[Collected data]
== == ==

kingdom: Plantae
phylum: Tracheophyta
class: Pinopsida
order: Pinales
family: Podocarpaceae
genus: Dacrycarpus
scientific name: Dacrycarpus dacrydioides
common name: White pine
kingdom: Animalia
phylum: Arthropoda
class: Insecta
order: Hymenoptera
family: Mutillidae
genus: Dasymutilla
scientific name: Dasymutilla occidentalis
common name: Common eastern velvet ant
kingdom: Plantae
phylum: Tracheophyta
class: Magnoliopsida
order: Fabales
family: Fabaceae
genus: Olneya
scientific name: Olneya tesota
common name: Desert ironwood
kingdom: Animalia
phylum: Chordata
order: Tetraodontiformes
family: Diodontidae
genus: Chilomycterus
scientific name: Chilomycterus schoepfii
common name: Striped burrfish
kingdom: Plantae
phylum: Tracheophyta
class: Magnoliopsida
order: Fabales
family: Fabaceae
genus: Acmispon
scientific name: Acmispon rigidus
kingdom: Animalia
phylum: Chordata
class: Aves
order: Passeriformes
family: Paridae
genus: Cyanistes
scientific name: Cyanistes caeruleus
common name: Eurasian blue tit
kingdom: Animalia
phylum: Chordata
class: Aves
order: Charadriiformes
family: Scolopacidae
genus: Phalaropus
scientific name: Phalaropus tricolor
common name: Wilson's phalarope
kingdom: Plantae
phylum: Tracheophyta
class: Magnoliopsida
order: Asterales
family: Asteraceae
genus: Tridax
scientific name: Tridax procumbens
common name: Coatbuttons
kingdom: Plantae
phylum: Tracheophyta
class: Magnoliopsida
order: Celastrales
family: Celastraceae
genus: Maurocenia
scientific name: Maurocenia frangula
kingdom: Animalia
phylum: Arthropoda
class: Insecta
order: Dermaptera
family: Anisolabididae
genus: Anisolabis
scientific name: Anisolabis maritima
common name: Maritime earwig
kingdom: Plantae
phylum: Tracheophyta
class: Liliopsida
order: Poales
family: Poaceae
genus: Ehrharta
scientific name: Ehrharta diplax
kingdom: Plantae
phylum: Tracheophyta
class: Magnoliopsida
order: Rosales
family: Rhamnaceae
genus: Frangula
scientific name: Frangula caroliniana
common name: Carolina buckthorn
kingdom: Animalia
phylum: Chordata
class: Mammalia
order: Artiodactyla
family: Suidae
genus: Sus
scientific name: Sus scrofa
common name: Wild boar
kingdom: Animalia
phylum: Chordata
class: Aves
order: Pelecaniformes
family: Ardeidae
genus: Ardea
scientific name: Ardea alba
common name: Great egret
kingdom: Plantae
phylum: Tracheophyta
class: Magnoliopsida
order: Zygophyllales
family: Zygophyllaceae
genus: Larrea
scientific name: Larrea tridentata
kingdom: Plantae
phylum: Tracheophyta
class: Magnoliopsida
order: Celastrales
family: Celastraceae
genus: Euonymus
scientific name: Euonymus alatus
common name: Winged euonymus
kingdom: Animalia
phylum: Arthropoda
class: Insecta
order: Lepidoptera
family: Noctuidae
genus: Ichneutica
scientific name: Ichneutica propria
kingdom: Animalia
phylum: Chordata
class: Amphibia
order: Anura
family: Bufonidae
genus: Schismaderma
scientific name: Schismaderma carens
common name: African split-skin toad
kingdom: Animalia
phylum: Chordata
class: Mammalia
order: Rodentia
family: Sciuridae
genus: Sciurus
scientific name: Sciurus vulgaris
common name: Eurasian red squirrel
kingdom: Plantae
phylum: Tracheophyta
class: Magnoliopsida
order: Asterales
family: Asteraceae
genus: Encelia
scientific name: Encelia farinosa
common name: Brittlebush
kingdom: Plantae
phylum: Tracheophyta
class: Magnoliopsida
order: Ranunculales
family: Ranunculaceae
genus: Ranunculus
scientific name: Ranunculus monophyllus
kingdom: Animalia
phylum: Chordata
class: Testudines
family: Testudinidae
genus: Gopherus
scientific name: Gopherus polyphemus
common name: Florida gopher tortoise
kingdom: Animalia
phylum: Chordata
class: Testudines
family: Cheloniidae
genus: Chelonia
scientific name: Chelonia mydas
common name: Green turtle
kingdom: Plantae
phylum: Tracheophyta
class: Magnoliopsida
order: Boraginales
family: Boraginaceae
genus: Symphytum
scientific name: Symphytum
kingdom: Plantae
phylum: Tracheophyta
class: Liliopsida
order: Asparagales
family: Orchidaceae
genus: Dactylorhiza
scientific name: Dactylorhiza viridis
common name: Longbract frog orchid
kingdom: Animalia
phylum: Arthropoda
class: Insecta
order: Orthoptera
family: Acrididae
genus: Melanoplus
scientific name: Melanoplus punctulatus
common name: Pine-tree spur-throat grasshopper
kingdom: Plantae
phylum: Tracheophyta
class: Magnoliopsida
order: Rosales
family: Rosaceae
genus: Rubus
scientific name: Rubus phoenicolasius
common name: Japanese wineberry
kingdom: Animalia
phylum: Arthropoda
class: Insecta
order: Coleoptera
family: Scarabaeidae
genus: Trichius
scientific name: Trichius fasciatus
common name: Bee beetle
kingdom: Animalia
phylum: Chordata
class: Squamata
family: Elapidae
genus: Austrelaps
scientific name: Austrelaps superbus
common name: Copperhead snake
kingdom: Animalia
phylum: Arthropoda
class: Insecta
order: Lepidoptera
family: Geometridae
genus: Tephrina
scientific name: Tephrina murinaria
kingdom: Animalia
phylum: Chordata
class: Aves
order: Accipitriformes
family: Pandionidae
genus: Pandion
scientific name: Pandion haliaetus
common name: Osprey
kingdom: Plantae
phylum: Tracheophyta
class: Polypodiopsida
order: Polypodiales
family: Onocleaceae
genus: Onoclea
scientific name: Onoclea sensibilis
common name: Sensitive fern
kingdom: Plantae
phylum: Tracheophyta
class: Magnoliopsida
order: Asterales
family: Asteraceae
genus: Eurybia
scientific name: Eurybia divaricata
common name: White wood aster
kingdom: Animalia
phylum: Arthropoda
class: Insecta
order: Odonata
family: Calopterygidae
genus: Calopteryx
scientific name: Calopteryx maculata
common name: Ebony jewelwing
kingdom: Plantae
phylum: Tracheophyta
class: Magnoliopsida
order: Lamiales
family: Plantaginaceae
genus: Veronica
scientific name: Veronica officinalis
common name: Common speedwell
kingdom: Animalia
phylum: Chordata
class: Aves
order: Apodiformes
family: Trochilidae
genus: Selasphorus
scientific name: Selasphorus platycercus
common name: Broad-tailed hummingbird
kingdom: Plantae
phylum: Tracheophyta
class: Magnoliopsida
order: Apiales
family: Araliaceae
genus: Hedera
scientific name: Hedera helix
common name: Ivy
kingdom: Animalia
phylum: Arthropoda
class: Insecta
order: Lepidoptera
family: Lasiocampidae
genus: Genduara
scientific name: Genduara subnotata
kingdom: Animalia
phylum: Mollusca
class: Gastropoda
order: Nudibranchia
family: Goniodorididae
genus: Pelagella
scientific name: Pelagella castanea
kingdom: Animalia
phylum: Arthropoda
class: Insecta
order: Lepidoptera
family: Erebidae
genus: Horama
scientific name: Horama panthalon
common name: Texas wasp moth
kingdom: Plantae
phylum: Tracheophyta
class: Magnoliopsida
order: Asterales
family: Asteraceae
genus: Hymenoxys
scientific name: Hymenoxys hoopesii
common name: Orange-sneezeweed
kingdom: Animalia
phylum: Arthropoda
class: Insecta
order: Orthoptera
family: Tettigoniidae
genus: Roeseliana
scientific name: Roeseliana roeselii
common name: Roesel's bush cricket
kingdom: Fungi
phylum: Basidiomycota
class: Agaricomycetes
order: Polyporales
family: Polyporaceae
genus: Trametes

== == ==

→ What you need to do
Copy out every line of the records above, word for word.

→ Exercise output
kingdom: Plantae
phylum: Tracheophyta
class: Pinopsida
order: Pinales
family: Podocarpaceae
genus: Dacrycarpus
scientific name: Dacrycarpus dacrydioides
common name: White pine
kingdom: Animalia
phylum: Arthropoda
class: Insecta
order: Hymenoptera
family: Mutillidae
genus: Dasymutilla
scientific name: Dasymutilla occidentalis
common name: Common eastern velvet ant
kingdom: Plantae
phylum: Tracheophyta
class: Magnoliopsida
order: Fabales
family: Fabaceae
genus: Olneya
scientific name: Olneya tesota
common name: Desert ironwood
kingdom: Animalia
phylum: Chordata
order: Tetraodontiformes
family: Diodontidae
genus: Chilomycterus
scientific name: Chilomycterus schoepfii
common name: Striped burrfish
kingdom: Plantae
phylum: Tracheophyta
class: Magnoliopsida
order: Fabales
family: Fabaceae
genus: Acmispon
scientific name: Acmispon rigidus
kingdom: Animalia
phylum: Chordata
class: Aves
order: Passeriformes
family: Paridae
genus: Cyanistes
scientific name: Cyanistes caeruleus
common name: Eurasian blue tit
kingdom: Animalia
phylum: Chordata
class: Aves
order: Charadriiformes
family: Scolopacidae
genus: Phalaropus
scientific name: Phalaropus tricolor
common name: Wilson's phalarope
kingdom: Plantae
phylum: Tracheophyta
class: Magnoliopsida
order: Asterales
family: Asteraceae
genus: Tridax
scientific name: Tridax procumbens
common name: Coatbuttons
kingdom: Plantae
phylum: Tracheophyta
class: Magnoliopsida
order: Celastrales
family: Celastraceae
genus: Maurocenia
scientific name: Maurocenia frangula
kingdom: Animalia
phylum: Arthropoda
class: Insecta
order: Dermaptera
family: Anisolabididae
genus: Anisolabis
scientific name: Anisolabis maritima
common name: Maritime earwig
kingdom: Plantae
phylum: Tracheophyta
class: Liliopsida
order: Poales
family: Poaceae
genus: Ehrharta
scientific name: Ehrharta diplax
kingdom: Plantae
phylum: Tracheophyta
class: Magnoliopsida
order: Rosales
family: Rhamnaceae
genus: Frangula
scientific name: Frangula caroliniana
common name: Carolina buckthorn
kingdom: Animalia
phylum: Chordata
class: Mammalia
order: Artiodactyla
family: Suidae
genus: Sus
scientific name: Sus scrofa
common name: Wild boar
kingdom: Animalia
phylum: Chordata
class: Aves
order: Pelecaniformes
family: Ardeidae
genus: Ardea
scientific name: Ardea alba
common name: Great egret
kingdom: Plantae
phylum: Tracheophyta
class: Magnoliopsida
order: Zygophyllales
family: Zygophyllaceae
genus: Larrea
scientific name: Larrea tridentata
kingdom: Plantae
phylum: Tracheophyta
class: Magnoliopsida
order: Celastrales
family: Celastraceae
genus: Euonymus
scientific name: Euonymus alatus
common name: Winged euonymus
kingdom: Animalia
phylum: Arthropoda
class: Insecta
order: Lepidoptera
family: Noctuidae
genus: Ichneutica
scientific name: Ichneutica propria
kingdom: Animalia
phylum: Chordata
class: Amphibia
order: Anura
family: Bufonidae
genus: Schismaderma
scientific name: Schismaderma carens
common name: African split-skin toad
kingdom: Animalia
phylum: Chordata
class: Mammalia
order: Rodentia
family: Sciuridae
genus: Sciurus
scientific name: Sciurus vulgaris
common name: Eurasian red squirrel
kingdom: Plantae
phylum: Tracheophyta
class: Magnoliopsida
order: Asterales
family: Asteraceae
genus: Encelia
scientific name: Encelia farinosa
common name: Brittlebush
kingdom: Plantae
phylum: Tracheophyta
class: Magnoliopsida
order: Ranunculales
family: Ranunculaceae
genus: Ranunculus
scientific name: Ranunculus monophyllus
kingdom: Animalia
phylum: Chordata
class: Testudines
family: Testudinidae
genus: Gopherus
scientific name: Gopherus polyphemus
common name: Florida gopher tortoise
kingdom: Animalia
phylum: Chordata
class: Testudines
family: Cheloniidae
genus: Chelonia
scientific name: Chelonia mydas
common name: Green turtle
kingdom: Plantae
phylum: Tracheophyta
class: Magnoliopsida
order: Boraginales
family: Boraginaceae
genus: Symphytum
scientific name: Symphytum
kingdom: Plantae
phylum: Tracheophyta
class: Liliopsida
order: Asparagales
family: Orchidaceae
genus: Dactylorhiza
scientific name: Dactylorhiza viridis
common name: Longbract frog orchid
kingdom: Animalia
phylum: Arthropoda
class: Insecta
order: Orthoptera
family: Acrididae
genus: Melanoplus
scientific name: Melanoplus punctulatus
common name: Pine-tree spur-throat grasshopper
kingdom: Plantae
phylum: Tracheophyta
class: Magnoliopsida
order: Rosales
family: Rosaceae
genus: Rubus
scientific name: Rubus phoenicolasius
common name: Japanese wineberry
kingdom: Animalia
phylum: Arthropoda
class: Insecta
order: Coleoptera
family: Scarabaeidae
genus: Trichius
scientific name: Trichius fasciatus
common name: Bee beetle
kingdom: Animalia
phylum: Chordata
class: Squamata
family: Elapidae
genus: Austrelaps
scientific name: Austrelaps superbus
common name: Copperhead snake
kingdom: Animalia
phylum: Arthropoda
class: Insecta
order: Lepidoptera
family: Geometridae
genus: Tephrina
scientific name: Tephrina murinaria
kingdom: Animalia
phylum: Chordata
class: Aves
order: Accipitriformes
family: Pandionidae
genus: Pandion
scientific name: Pandion haliaetus
common name: Osprey
kingdom: Plantae
phylum: Tracheophyta
class: Polypodiopsida
order: Polypodiales
family: Onocleaceae
genus: Onoclea
scientific name: Onoclea sensibilis
common name: Sensitive fern
kingdom: Plantae
phylum: Tracheophyta
class: Magnoliopsida
order: Asterales
family: Asteraceae
genus: Eurybia
scientific name: Eurybia divaricata
common name: White wood aster
kingdom: Animalia
phylum: Arthropoda
class: Insecta
order: Odonata
family: Calopterygidae
genus: Calopteryx
scientific name: Calopteryx maculata
common name: Ebony jewelwing
kingdom: Plantae
phylum: Tracheophyta
class: Magnoliopsida
order: Lamiales
family: Plantaginaceae
genus: Veronica
scientific name: Veronica officinalis
common name: Common speedwell
kingdom: Animalia
phylum: Chordata
class: Aves
order: Apodiformes
family: Trochilidae
genus: Selasphorus
scientific name: Selasphorus platycercus
common name: Broad-tailed hummingbird
kingdom: Plantae
phylum: Tracheophyta
class: Magnoliopsida
order: Apiales
family: Araliaceae
genus: Hedera
scientific name: Hedera helix
common name: Ivy
kingdom: Animalia
phylum: Arthropoda
class: Insecta
order: Lepidoptera
family: Lasiocampidae
genus: Genduara
scientific name: Genduara subnotata
kingdom: Animalia
phylum: Mollusca
class: Gastropoda
order: Nudibranchia
family: Goniodorididae
genus: Pelagella
scientific name: Pelagella castanea
kingdom: Animalia
phylum: Arthropoda
class: Insecta
order: Lepidoptera
family: Erebidae
genus: Horama
scientific name: Horama panthalon
common name: Texas wasp moth
kingdom: Plantae
phylum: Tracheophyta
class: Magnoliopsida
order: Asterales
family: Asteraceae
genus: Hymenoxys
scientific name: Hymenoxys hoopesii
common name: Orange-sneezeweed
kingdom: Animalia
phylum: Arthropoda
class: Insecta
order: Orthoptera
family: Tettigoniidae
genus: Roeseliana
scientific name: Roeseliana roeselii
common name: Roesel's bush cricket
kingdom: Fungi
phylum: Basidiomycota
class: Agaricomycetes
order: Polyporales
family: Polyporaceae
genus: Trametes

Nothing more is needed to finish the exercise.